• [Supplied records]:
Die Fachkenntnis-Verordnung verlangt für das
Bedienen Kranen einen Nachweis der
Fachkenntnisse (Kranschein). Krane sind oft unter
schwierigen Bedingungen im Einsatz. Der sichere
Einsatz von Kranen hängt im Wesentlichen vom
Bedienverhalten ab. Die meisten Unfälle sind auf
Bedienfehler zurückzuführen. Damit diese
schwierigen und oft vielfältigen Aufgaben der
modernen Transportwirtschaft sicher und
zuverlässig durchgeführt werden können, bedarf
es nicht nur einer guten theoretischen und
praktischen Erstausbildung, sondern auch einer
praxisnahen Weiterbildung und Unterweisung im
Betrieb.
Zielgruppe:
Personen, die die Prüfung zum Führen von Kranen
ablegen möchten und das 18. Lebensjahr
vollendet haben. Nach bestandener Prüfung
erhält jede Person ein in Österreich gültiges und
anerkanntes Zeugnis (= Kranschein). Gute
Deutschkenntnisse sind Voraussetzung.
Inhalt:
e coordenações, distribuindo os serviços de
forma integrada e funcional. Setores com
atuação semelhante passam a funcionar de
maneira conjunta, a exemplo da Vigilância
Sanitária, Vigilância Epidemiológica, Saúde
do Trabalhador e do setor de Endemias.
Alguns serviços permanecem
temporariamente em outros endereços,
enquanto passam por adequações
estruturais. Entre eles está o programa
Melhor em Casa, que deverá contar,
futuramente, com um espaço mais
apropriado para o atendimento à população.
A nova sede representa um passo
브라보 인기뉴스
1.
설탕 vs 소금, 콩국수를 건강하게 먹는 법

• [Work instructions]:
Everything in the listing should be transcribed exactly.

• [Written reply]:
Die Fachkenntnis-Verordnung verlangt für das
Bedienen Kranen einen Nachweis der
Fachkenntnisse (Kranschein). Krane sind oft unter
schwierigen Bedingungen im Einsatz. Der sichere
Einsatz von Kranen hängt im Wesentlichen vom
Bedienverhalten ab. Die meisten Unfälle sind auf
Bedienfehler zurückzuführen. Damit diese
schwierigen und oft vielfältigen Aufgaben der
modernen Transportwirtschaft sicher und
zuverlässig durchgeführt werden können, bedarf
es nicht nur einer guten theoretischen und
praktischen Erstausbildung, sondern auch einer
praxisnahen Weiterbildung und Unterweisung im
Betrieb.
Zielgruppe:
Personen, die die Prüfung zum Führen von Kranen
ablegen möchten und das 18. Lebensjahr
vollendet haben. Nach bestandener Prüfung
erhält jede Person ein in Österreich gültiges und
anerkanntes Zeugnis (= Kranschein). Gute
Deutschkenntnisse sind Voraussetzung.
Inhalt:
e coordenações, distribuindo os serviços de
forma integrada e funcional. Setores com
atuação semelhante passam a funcionar de
maneira conjunta, a exemplo da Vigilância
Sanitária, Vigilância Epidemiológica, Saúde
do Trabalhador e do setor de Endemias.
Alguns serviços permanecem
temporariamente em outros endereços,
enquanto passam por adequações
estruturais. Entre eles está o programa
Melhor em Casa, que deverá contar,
futuramente, com um espaço mais
apropriado para o atendimento à população.
A nova sede representa um passo
브라보 인기뉴스
1.
설탕 vs 소금, 콩국수를 건강하게 먹는 법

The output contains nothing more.